Когда теряешь файл с написанным очерком, а в ленивой памяти твоей остаются только бессвязные слова и имена, ты снова убеждаешься, что нет больше причин доверять машине. Человеку свойственно верить в магию, в магию машины — не в последнюю очередь, но магия ее оказывается призрачной и обоюдоострой. Я ужаснулся магии машины, как ужаснулся сам Толкин, обратившись в незадачливого хоббита, блуждающего по гоблинским подземельям. Тот же ужас перед машиной — в мастерских Ортханка или в эссе "О волшебных историях". Толкин сам свидетельствует в письме к М. Уолдмену: "Вся моя книга написана в основном о Грехопадении, Смерти и Машине". Машина — это путь к власти, а самая совершенная и коварная идеальная машина Срединной земли — это кольцо, притягательное своей силой и одновременно вселяющее ужас. Мы бежим от этого ужаса и в нашем мире, но не можем скрыться от страданий, созданных нашими руками, "ибо мы отчетливо понимаем и уродство трудов наших, и их зло". Как пресловутые урук-хаи из джексоновского фильма, как Горлум-Голем в ужасе перед делом рук своих, мы бежим не оглядываясь, боясь увидеть за спиной штампованные рекламные постеры фильмов "Властелин колец" и "Гарри Поттер", глянцевые обложки журналов с сопутствующим, в меру и не в меру бестолковым освещением культурного/культового события. Бежим от всех этих "гомогенных явлений". И только в храме кто-то из нас успокаивается ненадолго, но помнит и плачет о своей судьбе.

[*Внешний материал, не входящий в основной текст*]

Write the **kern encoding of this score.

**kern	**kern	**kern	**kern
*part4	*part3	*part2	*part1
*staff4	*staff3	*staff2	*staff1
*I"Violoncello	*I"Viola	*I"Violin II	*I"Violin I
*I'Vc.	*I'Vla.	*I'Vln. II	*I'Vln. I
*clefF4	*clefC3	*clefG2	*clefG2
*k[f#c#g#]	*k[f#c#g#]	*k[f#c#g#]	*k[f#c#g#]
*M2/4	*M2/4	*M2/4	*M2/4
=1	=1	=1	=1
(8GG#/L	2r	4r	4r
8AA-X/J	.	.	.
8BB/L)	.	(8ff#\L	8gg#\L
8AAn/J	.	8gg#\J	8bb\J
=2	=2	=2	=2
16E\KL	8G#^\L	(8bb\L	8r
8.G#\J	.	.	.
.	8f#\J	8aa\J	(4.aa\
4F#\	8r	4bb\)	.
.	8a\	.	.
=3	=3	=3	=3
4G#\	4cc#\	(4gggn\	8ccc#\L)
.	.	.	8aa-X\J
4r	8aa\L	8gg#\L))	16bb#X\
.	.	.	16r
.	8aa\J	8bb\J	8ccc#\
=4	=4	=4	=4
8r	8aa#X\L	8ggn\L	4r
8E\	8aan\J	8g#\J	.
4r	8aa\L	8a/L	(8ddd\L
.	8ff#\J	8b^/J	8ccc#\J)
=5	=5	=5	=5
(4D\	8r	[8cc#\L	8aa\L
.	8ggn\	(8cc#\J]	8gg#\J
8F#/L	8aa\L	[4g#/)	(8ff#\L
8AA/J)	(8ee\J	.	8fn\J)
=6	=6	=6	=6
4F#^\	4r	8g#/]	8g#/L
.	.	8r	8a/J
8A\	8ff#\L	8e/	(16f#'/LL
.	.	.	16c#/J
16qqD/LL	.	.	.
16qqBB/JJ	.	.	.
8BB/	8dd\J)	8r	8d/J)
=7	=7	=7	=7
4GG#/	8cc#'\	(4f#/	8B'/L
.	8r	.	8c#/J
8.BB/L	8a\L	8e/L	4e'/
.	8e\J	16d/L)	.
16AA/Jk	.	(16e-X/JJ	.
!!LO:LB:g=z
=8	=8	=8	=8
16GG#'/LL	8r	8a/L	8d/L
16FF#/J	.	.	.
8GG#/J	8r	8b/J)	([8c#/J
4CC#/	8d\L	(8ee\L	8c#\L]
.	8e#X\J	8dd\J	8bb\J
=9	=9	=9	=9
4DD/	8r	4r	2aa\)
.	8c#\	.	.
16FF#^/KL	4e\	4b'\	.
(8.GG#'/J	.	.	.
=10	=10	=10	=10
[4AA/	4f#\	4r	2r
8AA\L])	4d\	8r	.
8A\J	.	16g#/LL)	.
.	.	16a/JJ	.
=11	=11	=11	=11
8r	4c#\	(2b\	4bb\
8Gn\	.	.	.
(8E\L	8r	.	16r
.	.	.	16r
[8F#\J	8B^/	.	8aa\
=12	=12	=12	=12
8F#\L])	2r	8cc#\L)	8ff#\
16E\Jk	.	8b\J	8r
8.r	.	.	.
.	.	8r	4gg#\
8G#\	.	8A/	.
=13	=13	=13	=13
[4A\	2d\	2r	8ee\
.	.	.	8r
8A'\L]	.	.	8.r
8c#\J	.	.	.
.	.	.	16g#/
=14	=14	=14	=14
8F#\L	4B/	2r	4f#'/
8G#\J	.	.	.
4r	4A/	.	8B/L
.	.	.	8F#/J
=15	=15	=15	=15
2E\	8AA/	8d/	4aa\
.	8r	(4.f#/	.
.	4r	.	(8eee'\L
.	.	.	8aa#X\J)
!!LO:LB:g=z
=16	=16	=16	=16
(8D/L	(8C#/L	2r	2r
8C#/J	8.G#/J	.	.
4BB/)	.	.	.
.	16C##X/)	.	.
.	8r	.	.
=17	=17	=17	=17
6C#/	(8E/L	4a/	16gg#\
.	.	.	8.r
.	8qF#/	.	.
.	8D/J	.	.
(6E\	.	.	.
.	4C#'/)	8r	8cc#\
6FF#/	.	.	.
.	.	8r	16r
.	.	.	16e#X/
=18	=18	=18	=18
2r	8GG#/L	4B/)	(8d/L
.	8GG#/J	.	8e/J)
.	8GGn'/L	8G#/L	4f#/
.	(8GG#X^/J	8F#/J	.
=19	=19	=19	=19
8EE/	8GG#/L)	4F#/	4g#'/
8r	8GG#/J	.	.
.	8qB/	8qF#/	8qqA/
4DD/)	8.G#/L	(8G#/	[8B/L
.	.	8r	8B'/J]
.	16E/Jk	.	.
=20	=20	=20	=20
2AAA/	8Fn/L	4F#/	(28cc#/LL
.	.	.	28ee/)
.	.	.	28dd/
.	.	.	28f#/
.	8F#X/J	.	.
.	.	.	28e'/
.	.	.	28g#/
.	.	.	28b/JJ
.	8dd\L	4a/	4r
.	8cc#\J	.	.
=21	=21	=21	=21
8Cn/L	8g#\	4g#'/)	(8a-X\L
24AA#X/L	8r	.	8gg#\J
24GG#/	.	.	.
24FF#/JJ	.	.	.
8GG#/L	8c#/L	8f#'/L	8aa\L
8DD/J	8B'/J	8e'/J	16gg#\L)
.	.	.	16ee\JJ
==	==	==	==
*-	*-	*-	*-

Став рабом машины (компьютера, телевизора или мобильного телефона), ты цепляешься за нее, за свою прелесть, как жалкий Горлум — и вот с истощавшей руки неспроста падает кольцо во тьму пещеры, полной орков, а бедный жесткий диск сыпется от перепада напряжения в траченной временем подмосковной сети. "Человек — это звучит Горлум", — как могли бы написать авторы "Межлокальной контрабанды". И как действительно написал незадолго до смерти юродствующий Ю.Н. Стефанов (упокой Господи его душу): Горлум, наше подобие, — "это лже-Адам, анти-Адам конца времен", поры геноновского "зловещего и бесконечного карнавала". Уготована ли нам его участь?
Что толку вспоминать утерянные мысли, метафоры, логичные и алогичные построения, лежащие ныне на мутном илистом дне полетевшего винчестера. Ни к чему теперь взывать: "Где ты, где ты, моя прелесть?" Остается повод и интрига нашего очерка — фильм "Властелин колец" некоего Джексона, в прошлом режиссера дешевой эротики и фильмов ужасов, а сейчас — создателя культового фильма года или фильма века (что уж там будет угодно рекламе). Фильм интересен не сам по себе. Для ценителя мировой классики кино, и не в последнюю очередь русского кино советского периода, ясно, что серьезно говорить о каких-либо художественных достоинствах экранизации Джексона причин нет. Фильм — это большая движущаяся компьютерная игра, оправдывающая давнее замечание Борхеса о "кинематографе" как "описании движения". Движение превыше всего. Искомый зритель может вальяжно развалиться в кресле с поп-корном или пивом в руке и, как сто лет назад глядел на несущийся навстречу паровоз, следить сейчас за несущимися навстречу черными конями назгулов (времени нет, оно раздроблено на мгновения погони, и девятерым королям никогда не нагнать Фродо, ползи он хоть со скоростью черепахи).
Фильм интересен как свидетельство. Во-первых, свидетельство эпохи: эпохи падающих "двух башен", глобальной войны Западного мира с восточной "осью зла", эпохи излета политкорректности, или, по крайней мере, политкорректности не для всех. Во-вторых, свидетельство реальности мира Толкина, сотворившего Срединную землю и населяющие ее народы не на потребу дня, но используя древние неписаные каноны созидания мифа. Этот миф — самая объективная реальность, и он не может быть назван христианским или гностическим, и даже эльфийским, потому что эльфы только играют отведенную им роль в мифе, играют миф, — но это миф Толкина, его личное изобретение. И, в-третьих, фильм — это свидетельство победы книги, может быть, даже Книги с большой буквы, хотя ей вовсе не было нужды побеждать. Если вы возьмете в руки "Властелин колец", вы почувствуете аромат бесконечной Книги, который вы улавливали когда-то, перелистывая "Сказки тысячи и одной ночи", "Махабхарату" или ирландский эпос. Книга или Творец Книги побеждает в тот миг, когда вам кажется, что ей не будет конца, и вы сами станете частью этой истории или этой Книги (у Толкина для меня этой точкой сборки была глава о совете у Элронда, тем печальнее смотреть сцену совета в фильме).